Wenn die lateinamerikanischen Zentralbanken ihre Geldpolitik lockern sollten, während die US-Notenbank die Zinssätze anhebt, dürften die Währungen der Region gegenüber dem Dollar verlieren. Besonders abwertungsgefährdet sind der argentinische und der kolumbianische Peso, während die Währungen von Chile, Peru, Brasilien und Mexiko stabiler sind.

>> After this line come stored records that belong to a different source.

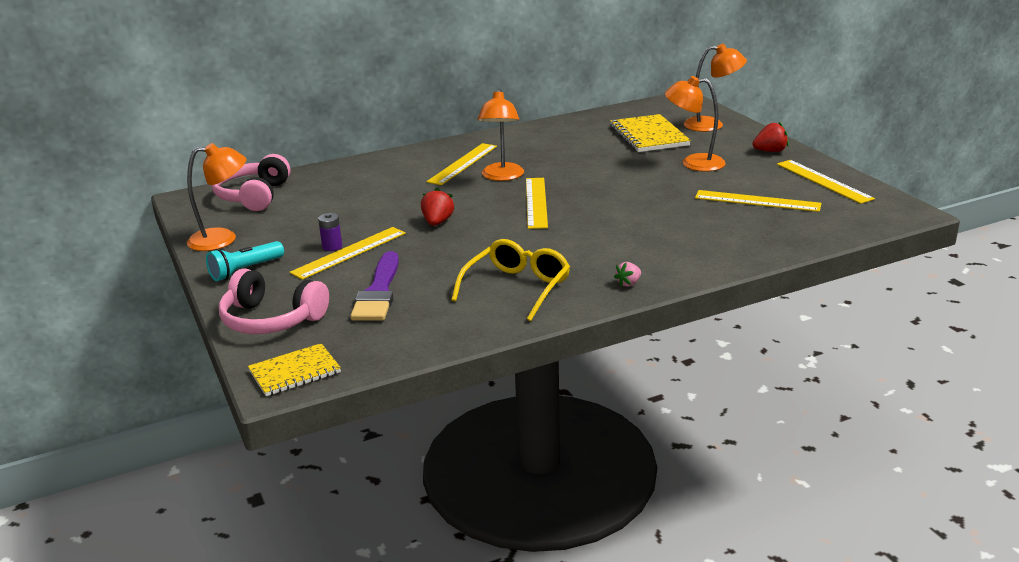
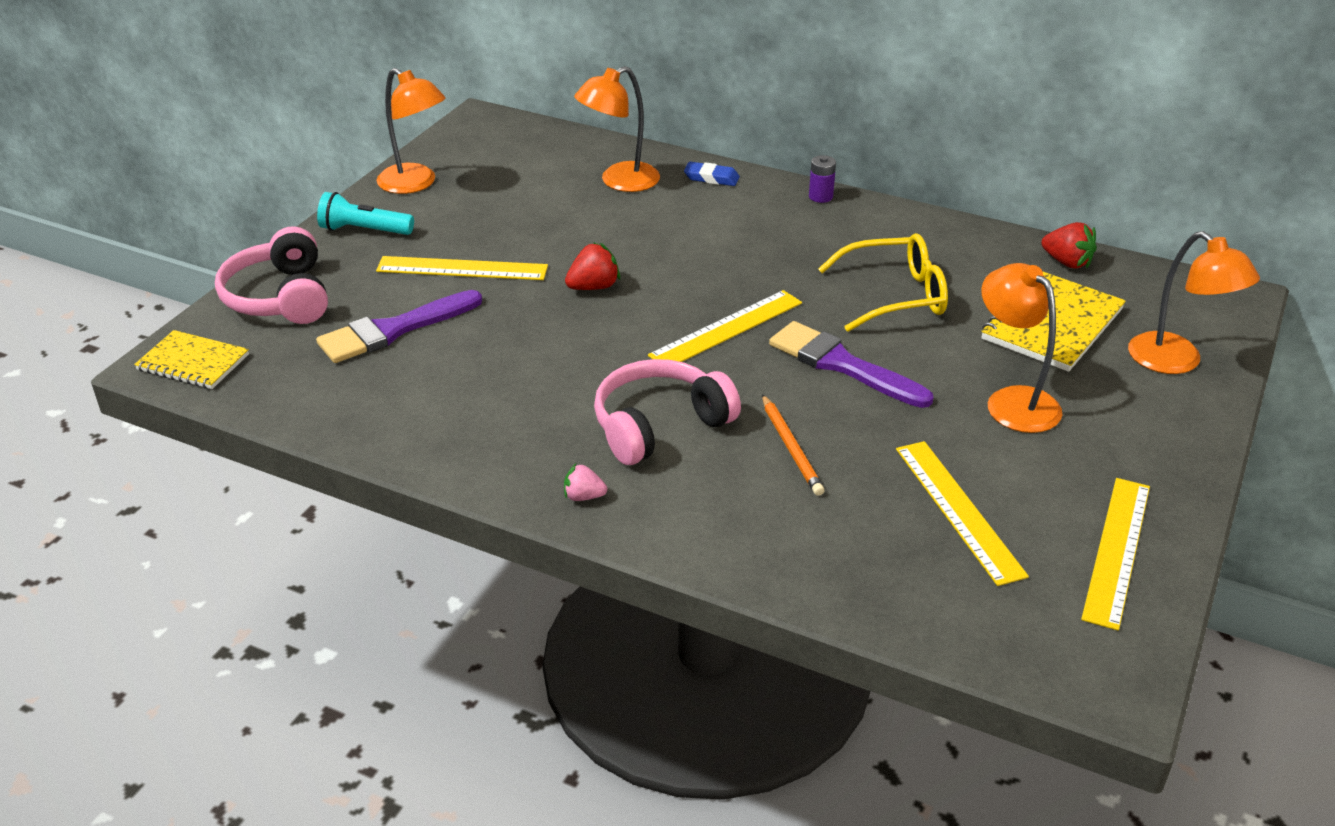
camera: 50 degrees right, 10 degrees up
pink headphones [212,154,290,211] -> pink headphones moved to [594,359,741,465]
purple battery [318,213,342,251] -> purple battery moved to [809,155,836,203]
yellow ruler [426,143,497,185] -> none
yellow glasses [451,239,570,321] -> yellow glasses moved to [818,233,948,332]
orange lamp [478,89,524,181] -> orange lamp moved to [574,66,660,192]
red strawberry [753,122,789,152] -> red strawberry moved to [1041,222,1097,269]
none -> blue eraser [684,162,740,186]
none -> orange pencil [762,394,824,496]
none -> purple brush [769,321,934,408]

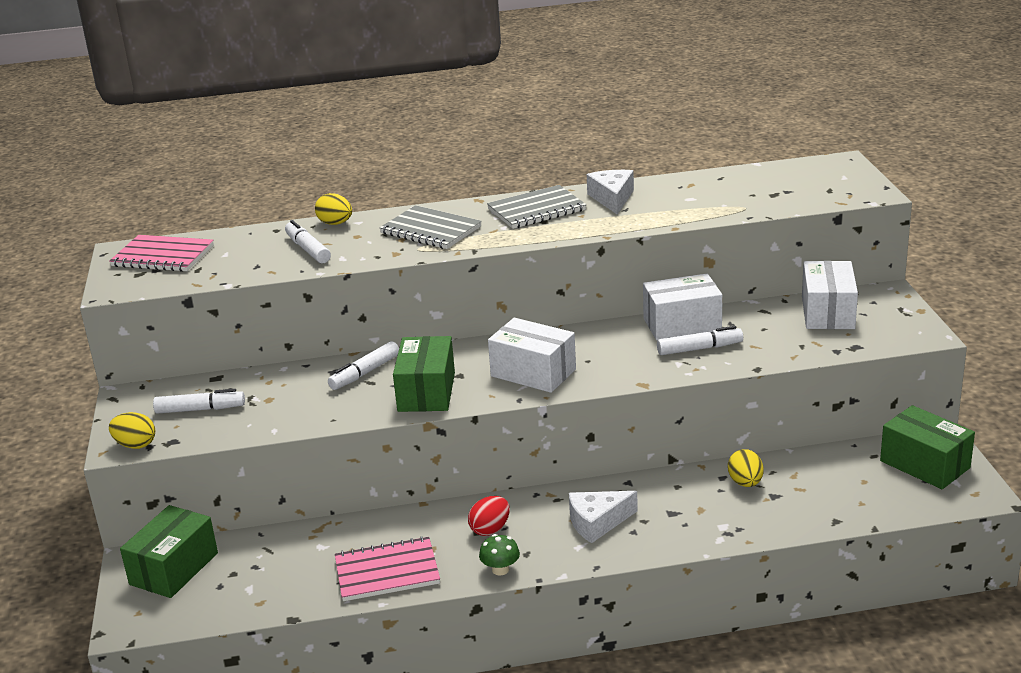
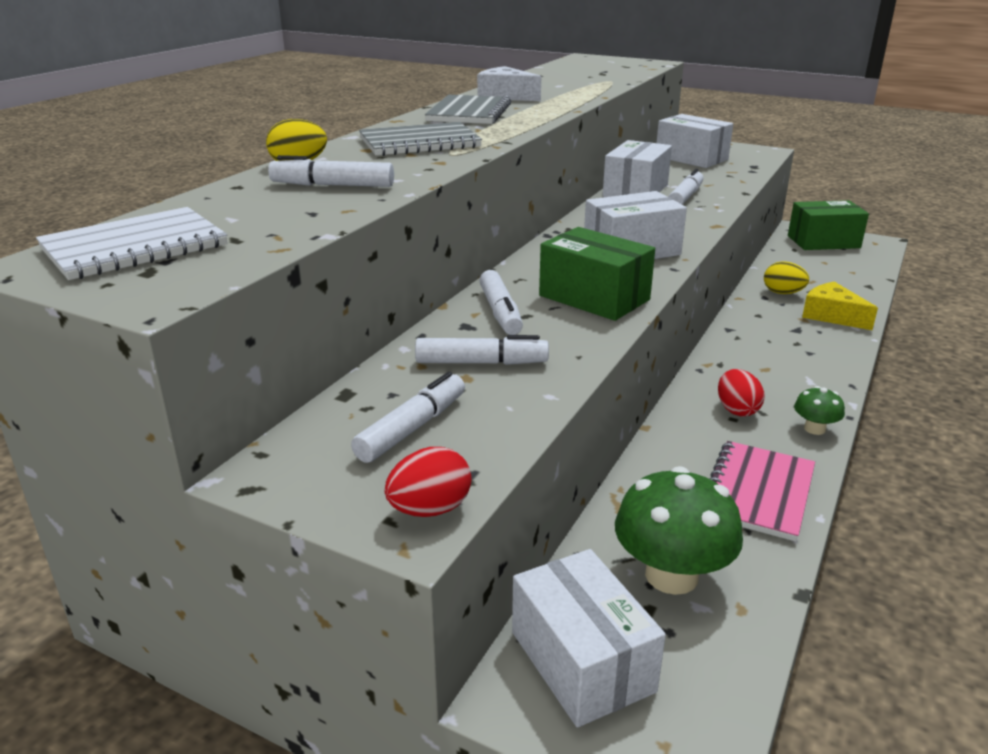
camera: 55 degrees left, 0 degrees up
pink notebook [109,235,214,272] -> white notebook [36,207,227,280]
yellow egg [109,412,155,449] -> red egg [385,447,471,517]
green box [120,505,218,598] -> white box [512,549,666,728]
white cheese [569,491,638,543] -> none
none -> white marker [415,335,549,365]
none -> green mushroom [615,466,743,595]
none -> yellow cheese [802,282,878,330]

Mexikos Entwicklung orientiert sich traditionell an seinem wichtigsten Handelspartner, den Vereinigten Staaten. Weil dieser auf eine Rezession zusteuert, halten die meisten Voraussagen eine Wiederholung des überraschend deutlichen Wachstums von 2022 für unwahrscheinlich. Andererseits hat Mexiko einen besonderen Trumpf: die Bestrebungen vieler US-Konzerne, ihre Fertigung aus Asien auf den amerikanischen Kontinent zurückzuverlegen. Jüngsten Schätzungen der Interamerikanischen Entwicklungsbank zufolge könnten die Gesamtexporte Lateinamerikas durch das sogenannte „Nearshoring“ kurz- und mittelfristig um 78 Mrd. Dollar pro Jahr steigen. Dabei würde Mexiko die bei weitem größten Zuwächse verzeichnen, dennoch dürften alle lateinamerikanischen Länder profitieren. Hierbei handelt es sich jedoch eher um einen langfristigen Trend, der sich in den nächsten zehn Jahren ebenso positiv entwickeln dürfte wie der Ausbau der Produktion von erneuerbaren Energien.